_PROBLEM TO SOLVE_
Report the count of lines below that include "round", without any other text.

_SUPPLIED DATA_
******************************
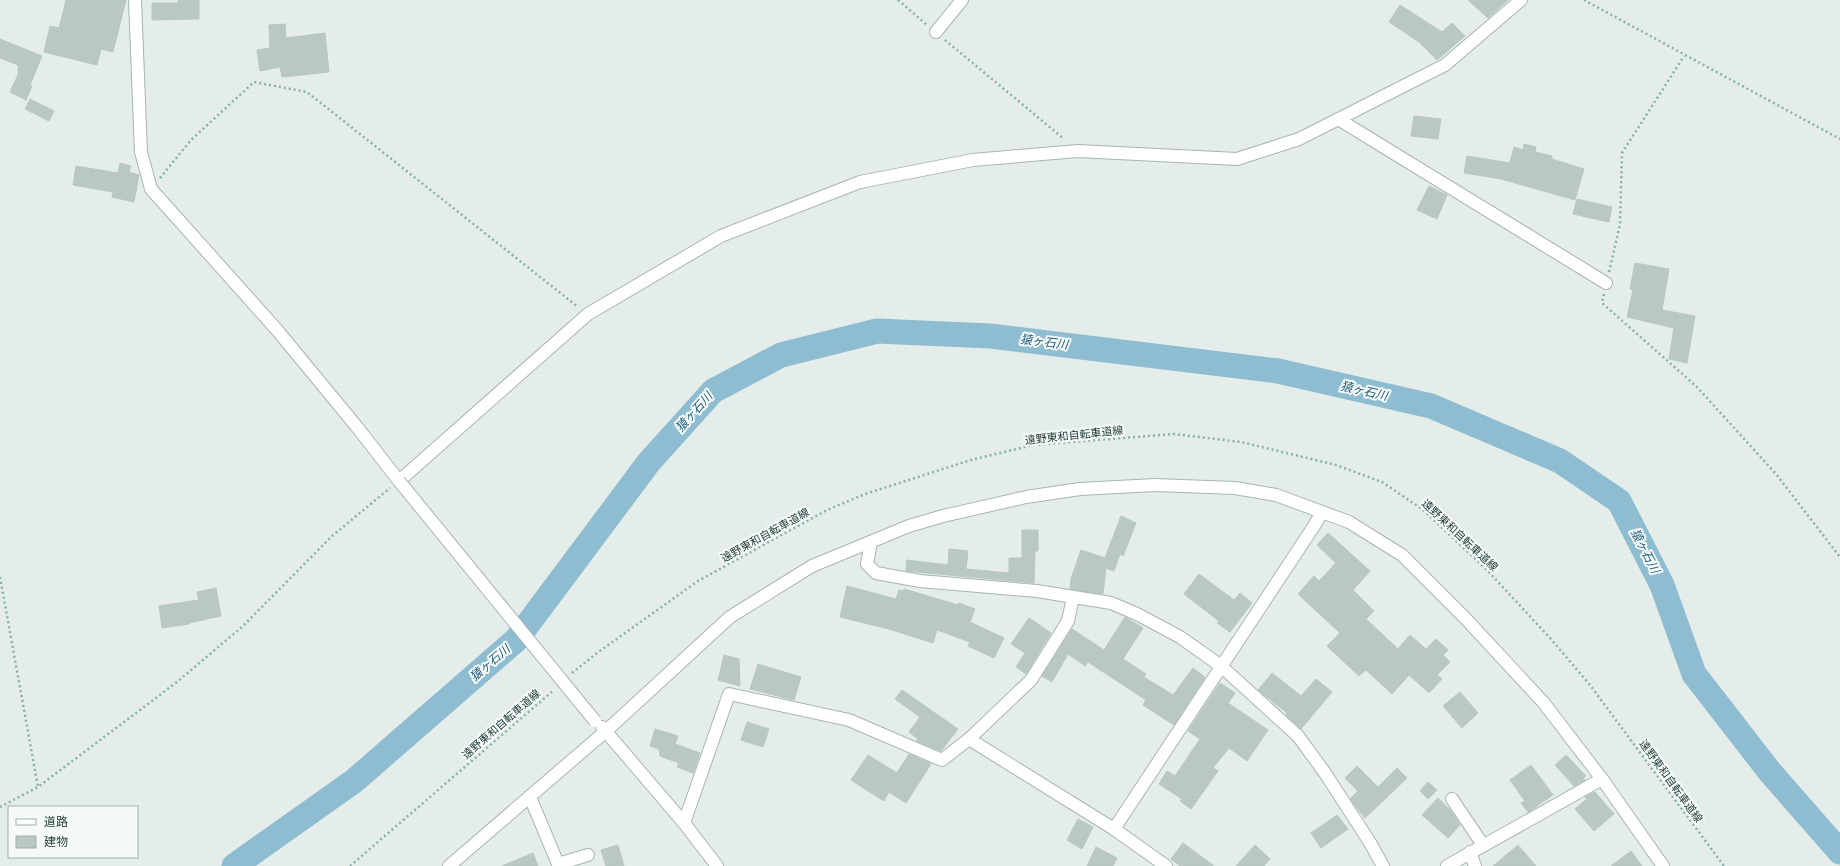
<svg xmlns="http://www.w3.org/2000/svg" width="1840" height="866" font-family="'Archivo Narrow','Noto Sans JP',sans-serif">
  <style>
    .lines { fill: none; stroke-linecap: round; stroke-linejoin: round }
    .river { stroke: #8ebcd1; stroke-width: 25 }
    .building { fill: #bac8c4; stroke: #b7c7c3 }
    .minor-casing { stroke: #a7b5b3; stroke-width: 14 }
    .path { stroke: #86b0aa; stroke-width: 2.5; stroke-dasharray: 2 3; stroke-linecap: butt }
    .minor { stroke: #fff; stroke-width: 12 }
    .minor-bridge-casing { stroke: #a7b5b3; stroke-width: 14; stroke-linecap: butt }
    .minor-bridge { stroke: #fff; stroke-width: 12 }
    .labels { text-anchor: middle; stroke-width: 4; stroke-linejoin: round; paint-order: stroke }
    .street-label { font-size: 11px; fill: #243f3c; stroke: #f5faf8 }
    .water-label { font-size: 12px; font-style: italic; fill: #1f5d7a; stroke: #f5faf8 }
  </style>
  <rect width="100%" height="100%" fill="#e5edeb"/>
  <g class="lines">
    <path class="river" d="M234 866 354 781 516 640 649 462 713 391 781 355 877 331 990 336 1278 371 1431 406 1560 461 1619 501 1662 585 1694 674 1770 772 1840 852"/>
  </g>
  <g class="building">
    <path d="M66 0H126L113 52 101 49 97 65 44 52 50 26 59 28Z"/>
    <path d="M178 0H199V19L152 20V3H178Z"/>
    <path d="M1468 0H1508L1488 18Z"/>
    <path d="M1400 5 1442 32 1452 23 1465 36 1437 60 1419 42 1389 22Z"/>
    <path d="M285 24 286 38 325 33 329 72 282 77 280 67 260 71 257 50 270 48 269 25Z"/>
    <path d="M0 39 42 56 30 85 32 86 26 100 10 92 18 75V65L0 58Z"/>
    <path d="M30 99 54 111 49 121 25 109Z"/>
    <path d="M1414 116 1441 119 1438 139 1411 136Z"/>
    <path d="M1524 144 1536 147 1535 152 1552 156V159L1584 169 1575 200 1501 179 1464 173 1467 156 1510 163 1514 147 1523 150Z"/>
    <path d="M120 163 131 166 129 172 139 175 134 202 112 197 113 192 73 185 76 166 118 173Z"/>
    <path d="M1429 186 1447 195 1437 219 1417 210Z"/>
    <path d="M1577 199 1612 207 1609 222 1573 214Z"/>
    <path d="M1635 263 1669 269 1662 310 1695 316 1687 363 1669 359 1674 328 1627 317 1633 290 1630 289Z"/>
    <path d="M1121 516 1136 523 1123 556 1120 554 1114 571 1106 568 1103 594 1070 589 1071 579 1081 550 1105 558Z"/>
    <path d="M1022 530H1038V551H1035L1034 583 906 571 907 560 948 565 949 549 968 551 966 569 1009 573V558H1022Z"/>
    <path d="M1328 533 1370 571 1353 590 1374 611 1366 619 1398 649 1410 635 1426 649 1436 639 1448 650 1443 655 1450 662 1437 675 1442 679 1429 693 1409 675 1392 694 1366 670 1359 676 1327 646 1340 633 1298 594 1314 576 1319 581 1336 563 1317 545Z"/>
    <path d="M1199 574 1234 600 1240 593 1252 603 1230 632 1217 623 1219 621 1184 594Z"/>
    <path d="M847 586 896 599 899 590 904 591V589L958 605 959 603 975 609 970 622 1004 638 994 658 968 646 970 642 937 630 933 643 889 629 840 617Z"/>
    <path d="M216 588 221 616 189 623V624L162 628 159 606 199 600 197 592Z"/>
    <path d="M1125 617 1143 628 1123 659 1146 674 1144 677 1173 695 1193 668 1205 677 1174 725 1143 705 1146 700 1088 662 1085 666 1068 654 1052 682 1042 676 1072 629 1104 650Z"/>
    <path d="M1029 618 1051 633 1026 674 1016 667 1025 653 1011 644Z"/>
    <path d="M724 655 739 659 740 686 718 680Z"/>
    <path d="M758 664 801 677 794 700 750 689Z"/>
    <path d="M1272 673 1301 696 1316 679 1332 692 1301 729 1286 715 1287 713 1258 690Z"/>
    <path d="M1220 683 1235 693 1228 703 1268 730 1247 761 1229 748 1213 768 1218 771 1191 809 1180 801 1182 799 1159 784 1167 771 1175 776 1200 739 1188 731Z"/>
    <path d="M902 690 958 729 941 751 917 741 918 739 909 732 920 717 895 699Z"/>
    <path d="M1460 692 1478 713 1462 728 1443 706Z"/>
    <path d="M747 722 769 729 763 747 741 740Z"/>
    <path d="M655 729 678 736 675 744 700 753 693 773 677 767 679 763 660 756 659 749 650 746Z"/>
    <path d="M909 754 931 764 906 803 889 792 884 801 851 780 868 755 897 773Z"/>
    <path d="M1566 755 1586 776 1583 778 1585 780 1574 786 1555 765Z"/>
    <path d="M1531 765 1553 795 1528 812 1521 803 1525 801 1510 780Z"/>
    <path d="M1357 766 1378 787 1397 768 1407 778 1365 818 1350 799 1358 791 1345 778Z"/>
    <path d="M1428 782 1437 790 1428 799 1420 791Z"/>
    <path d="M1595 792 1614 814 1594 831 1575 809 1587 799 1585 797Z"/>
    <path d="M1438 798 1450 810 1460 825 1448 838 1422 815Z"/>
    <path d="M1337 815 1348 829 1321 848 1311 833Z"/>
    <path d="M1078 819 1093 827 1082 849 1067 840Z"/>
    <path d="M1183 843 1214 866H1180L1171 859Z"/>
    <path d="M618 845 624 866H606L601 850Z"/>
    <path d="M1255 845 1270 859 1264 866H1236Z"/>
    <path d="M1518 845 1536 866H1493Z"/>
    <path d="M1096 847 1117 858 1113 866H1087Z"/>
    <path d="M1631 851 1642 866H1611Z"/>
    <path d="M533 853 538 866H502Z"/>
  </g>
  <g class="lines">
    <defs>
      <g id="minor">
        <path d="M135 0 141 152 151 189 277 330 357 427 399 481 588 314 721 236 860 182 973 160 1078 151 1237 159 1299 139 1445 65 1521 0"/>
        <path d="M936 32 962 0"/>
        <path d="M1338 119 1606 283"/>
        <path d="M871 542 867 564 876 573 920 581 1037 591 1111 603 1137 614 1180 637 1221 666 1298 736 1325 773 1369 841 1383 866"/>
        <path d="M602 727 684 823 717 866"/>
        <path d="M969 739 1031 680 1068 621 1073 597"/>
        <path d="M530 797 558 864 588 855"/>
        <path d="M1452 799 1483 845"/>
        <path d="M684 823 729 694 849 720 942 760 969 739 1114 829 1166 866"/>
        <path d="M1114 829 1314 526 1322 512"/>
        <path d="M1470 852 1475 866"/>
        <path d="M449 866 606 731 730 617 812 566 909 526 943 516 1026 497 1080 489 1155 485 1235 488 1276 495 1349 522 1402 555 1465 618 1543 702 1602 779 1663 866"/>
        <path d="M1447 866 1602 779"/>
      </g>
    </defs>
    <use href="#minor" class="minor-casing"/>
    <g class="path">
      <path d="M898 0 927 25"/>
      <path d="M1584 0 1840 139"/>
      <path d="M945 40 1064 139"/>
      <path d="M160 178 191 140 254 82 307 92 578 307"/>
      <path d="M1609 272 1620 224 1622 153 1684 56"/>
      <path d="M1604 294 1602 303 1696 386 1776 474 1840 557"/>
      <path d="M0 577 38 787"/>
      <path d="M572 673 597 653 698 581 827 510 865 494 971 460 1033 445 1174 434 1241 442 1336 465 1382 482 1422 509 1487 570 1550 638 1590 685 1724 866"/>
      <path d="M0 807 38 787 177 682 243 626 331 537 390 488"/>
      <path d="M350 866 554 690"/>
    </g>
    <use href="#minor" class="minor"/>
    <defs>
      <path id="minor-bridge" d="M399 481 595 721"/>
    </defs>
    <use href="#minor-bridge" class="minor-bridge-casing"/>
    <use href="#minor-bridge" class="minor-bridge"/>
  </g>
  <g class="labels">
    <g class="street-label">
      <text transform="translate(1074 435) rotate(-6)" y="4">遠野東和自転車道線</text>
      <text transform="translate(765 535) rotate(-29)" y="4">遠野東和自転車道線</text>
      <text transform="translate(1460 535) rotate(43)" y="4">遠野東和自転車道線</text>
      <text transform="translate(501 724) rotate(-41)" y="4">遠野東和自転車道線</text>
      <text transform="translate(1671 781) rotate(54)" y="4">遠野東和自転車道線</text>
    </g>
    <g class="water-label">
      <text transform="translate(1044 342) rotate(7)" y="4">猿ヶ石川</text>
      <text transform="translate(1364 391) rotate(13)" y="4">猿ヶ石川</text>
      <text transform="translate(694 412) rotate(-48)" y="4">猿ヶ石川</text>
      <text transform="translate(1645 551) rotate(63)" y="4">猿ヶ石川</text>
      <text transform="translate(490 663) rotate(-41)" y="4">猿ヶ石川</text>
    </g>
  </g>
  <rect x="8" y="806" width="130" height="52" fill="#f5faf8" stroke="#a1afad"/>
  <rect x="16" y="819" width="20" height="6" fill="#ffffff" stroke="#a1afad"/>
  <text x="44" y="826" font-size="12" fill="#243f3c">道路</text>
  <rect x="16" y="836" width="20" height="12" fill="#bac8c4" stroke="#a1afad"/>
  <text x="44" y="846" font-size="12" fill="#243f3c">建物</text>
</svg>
******************************
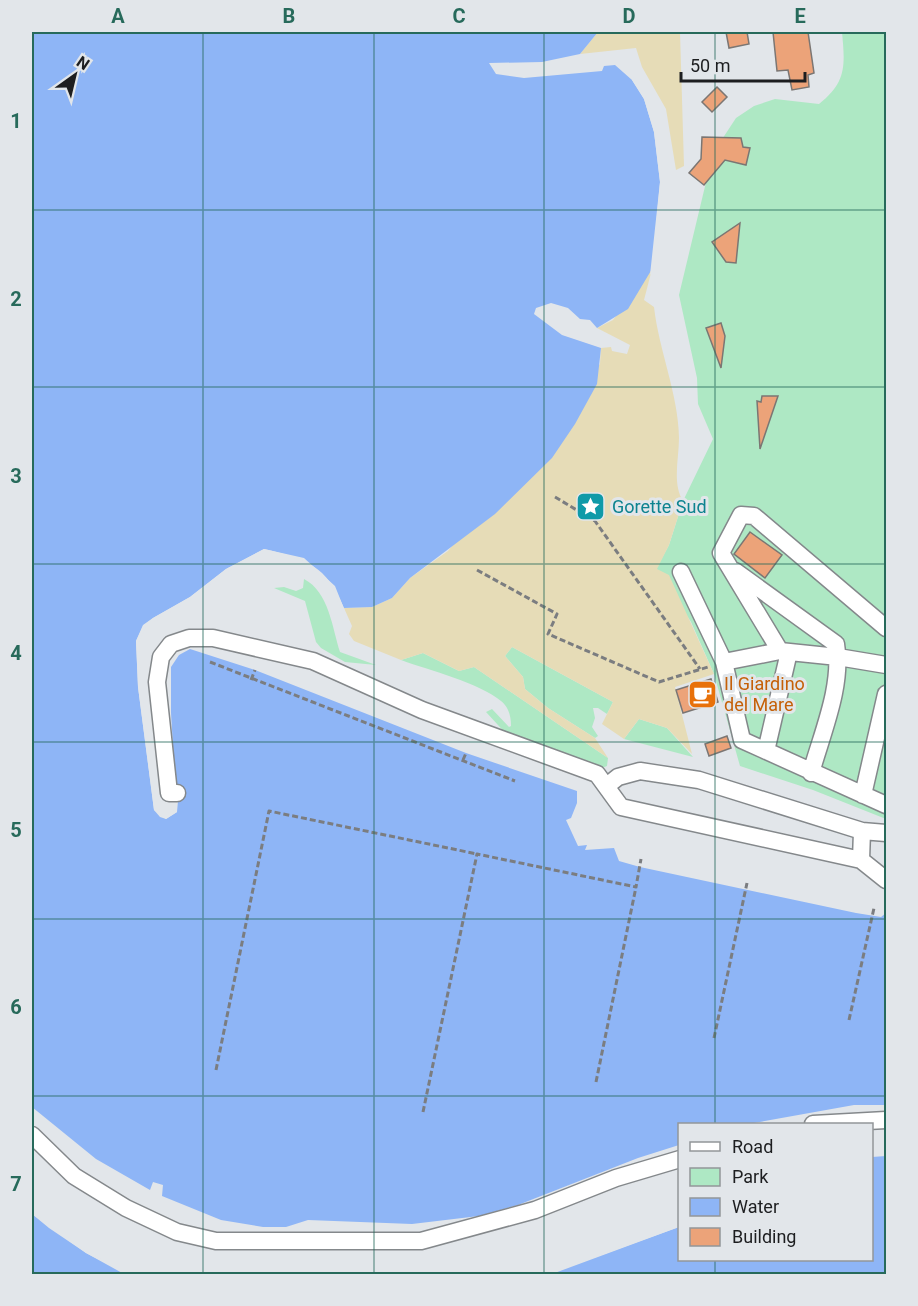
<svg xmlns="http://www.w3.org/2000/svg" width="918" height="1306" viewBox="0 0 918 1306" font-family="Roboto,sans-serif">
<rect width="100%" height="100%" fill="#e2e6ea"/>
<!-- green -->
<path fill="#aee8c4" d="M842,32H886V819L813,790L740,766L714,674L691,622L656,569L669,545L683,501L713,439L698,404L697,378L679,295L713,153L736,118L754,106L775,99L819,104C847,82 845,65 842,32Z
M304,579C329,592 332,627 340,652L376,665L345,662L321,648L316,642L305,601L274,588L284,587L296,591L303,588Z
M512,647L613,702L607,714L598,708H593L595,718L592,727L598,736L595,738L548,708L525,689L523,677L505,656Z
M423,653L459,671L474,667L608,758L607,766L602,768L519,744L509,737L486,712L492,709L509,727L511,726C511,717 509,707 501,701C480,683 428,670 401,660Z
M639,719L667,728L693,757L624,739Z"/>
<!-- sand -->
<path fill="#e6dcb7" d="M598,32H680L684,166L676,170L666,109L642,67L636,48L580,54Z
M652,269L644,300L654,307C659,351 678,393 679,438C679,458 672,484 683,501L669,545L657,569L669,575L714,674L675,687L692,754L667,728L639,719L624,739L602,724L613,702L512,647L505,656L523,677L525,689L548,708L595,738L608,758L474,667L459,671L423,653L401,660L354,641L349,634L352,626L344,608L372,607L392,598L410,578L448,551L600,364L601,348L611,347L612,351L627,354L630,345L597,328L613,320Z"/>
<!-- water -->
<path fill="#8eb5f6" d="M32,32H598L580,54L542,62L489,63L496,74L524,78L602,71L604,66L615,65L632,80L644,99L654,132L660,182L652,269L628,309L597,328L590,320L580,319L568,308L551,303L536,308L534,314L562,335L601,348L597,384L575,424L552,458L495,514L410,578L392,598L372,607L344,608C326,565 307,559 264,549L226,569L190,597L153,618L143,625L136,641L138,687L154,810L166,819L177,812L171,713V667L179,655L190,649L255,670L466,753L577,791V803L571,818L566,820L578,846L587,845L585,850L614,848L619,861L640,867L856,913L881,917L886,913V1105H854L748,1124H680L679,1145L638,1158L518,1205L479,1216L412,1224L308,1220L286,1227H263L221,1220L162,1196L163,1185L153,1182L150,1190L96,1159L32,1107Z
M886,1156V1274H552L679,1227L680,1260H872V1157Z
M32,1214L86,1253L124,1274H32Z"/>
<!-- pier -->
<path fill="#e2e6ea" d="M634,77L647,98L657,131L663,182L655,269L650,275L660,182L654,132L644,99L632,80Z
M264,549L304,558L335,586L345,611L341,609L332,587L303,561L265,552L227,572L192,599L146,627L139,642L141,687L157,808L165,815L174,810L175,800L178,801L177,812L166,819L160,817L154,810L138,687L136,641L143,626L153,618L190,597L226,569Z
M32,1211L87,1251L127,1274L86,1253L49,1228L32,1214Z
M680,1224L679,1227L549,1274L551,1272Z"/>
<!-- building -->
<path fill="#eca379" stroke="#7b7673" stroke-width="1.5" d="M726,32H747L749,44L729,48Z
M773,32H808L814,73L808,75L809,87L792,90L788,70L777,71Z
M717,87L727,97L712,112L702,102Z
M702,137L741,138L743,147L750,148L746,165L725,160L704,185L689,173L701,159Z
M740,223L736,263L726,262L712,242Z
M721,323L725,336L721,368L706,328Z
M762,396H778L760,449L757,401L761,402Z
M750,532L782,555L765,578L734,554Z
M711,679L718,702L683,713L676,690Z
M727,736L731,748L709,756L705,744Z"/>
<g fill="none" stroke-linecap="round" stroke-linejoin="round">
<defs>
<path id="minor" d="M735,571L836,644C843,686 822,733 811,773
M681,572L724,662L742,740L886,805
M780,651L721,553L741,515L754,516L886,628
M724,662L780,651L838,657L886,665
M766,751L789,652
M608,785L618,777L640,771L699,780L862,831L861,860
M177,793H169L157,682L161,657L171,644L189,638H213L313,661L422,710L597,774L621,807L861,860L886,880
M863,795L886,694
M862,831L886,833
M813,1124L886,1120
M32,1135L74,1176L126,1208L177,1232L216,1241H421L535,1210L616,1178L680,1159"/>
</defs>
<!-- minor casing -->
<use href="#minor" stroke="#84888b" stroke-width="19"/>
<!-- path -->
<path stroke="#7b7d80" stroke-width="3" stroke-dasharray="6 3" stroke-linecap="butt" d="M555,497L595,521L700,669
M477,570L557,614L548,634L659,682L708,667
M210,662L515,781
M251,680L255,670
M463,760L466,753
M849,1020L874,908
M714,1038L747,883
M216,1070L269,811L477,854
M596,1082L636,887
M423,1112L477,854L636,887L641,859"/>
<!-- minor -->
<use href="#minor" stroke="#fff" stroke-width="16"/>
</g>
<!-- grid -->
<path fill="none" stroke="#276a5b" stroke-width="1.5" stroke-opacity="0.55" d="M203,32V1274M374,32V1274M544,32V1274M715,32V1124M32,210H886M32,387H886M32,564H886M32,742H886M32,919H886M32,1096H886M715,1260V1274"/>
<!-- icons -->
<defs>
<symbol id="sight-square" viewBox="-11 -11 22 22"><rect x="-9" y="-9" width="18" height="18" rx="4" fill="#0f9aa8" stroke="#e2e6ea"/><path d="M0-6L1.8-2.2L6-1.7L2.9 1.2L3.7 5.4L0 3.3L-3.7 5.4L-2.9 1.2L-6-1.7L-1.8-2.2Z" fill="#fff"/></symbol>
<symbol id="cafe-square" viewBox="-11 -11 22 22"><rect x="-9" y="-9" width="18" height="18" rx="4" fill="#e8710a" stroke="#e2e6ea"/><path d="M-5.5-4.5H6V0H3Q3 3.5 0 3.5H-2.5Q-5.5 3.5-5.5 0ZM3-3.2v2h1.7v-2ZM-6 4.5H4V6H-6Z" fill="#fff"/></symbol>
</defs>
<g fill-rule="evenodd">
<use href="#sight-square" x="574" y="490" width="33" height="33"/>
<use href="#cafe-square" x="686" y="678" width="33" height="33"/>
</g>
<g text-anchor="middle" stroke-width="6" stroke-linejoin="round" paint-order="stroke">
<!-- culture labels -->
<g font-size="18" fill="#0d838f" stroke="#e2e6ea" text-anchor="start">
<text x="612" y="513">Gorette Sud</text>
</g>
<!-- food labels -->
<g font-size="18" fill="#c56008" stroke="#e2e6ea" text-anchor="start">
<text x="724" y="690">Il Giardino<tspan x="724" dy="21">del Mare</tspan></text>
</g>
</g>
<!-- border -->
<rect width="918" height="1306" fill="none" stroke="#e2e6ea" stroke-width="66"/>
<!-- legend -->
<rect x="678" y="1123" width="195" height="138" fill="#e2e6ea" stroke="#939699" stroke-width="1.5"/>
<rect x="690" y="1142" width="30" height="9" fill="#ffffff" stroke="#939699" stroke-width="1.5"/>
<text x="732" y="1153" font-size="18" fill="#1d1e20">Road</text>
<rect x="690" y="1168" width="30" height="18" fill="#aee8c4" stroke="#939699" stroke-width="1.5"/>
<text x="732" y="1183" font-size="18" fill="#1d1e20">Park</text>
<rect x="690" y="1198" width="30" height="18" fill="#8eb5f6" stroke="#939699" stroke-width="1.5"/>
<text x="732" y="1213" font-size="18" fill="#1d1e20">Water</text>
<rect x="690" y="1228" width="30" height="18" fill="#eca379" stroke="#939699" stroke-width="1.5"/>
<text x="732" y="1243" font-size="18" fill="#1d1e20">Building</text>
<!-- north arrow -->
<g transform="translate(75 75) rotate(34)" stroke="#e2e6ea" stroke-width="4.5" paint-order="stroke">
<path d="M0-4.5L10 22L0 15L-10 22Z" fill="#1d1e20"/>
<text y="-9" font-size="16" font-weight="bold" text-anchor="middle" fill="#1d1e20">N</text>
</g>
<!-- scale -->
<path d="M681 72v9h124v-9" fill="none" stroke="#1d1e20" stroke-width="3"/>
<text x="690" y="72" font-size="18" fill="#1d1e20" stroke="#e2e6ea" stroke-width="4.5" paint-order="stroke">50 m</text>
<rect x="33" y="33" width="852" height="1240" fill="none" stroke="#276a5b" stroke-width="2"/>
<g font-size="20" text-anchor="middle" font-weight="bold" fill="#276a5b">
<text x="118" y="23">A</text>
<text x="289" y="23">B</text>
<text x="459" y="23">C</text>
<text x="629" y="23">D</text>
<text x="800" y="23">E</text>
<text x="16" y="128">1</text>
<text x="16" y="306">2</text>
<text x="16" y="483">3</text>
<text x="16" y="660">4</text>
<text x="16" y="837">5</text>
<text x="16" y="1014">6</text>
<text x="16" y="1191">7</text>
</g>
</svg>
******************************
_SOLUTION BELOW_
4